What People Think Event Photography Is vs What It Actually Is
What Clients Think Event Photography Is:
Show up. Take photos. Send gallery. Drink water. Disappear into the night like a ninja.
What It Actually Is:
Show up early.
Scout lighting.
Scout the one wall that isn’t painted “office sadness beige.”
Meet organizers.
Check schedule.
If it's an all day event, find power outlets like you’re on a survival show.
Adjust settings every 12 seconds because lighting is emotionally unstable.
Shoot details. Shoot wide. Shoot candid. Shoot safe shots. Shoot risky shots. Shoot the one moment everyone’s mom will frame.
Back up cards.
Back up backups.
Then go home and begin Phase 2: Editing While Questioning Every Creative Decision You’ve Ever Made.
Here’s the truth though.
Good event photography is invisible preparation.
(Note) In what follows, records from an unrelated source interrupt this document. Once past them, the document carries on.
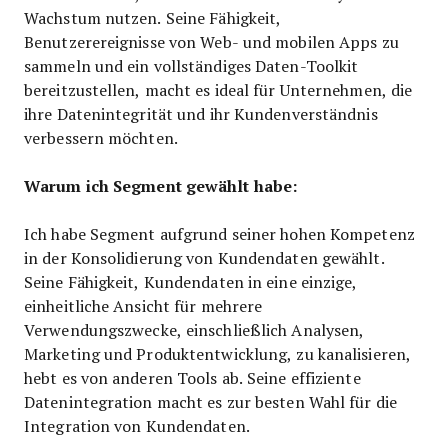
Wachstum nutzen. Seine Fähigkeit,
Benutzerereignisse von Web- und mobilen Apps zu
sammeln und ein vollständiges Daten-Toolkit
bereitzustellen, macht es ideal für Unternehmen, die
ihre Datenintegrität und ihr Kundenverständnis
verbessern möchten.
Warum ich Segment gewählt habe:
Ich habe Segment aufgrund seiner hohen Kompetenz
in der Konsolidierung von Kundendaten gewählt.
Seine Fähigkeit, Kundendaten in eine einzige,
einheitliche Ansicht für mehrere
Verwendungszwecke, einschließlich Analysen,
Marketing und Produktentwicklung, zu kanalisieren,
hebt es von anderen Tools ab. Seine effiziente
Datenintegration macht es zur besten Wahl für die
Integration von Kundendaten.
Clients should never see the chaos behind the scenes. They should only see the final result: clean, emotional, professional, and ready to use.
My job isn’t just taking photos.
It’s risk management with a camera attached.
If a speaker blinks mid-sentence? I’ve got backups.
If lighting fails? I adapt.
If timelines shift? I move with it.
And when clients say, “Wow, you captured everything,”
That’s the goal.
Because “everything” is built on planning for everything that could go wrong. Thankfully, this is one of those moments where having anxiety like I do, is actually beneficial and I stay prepared.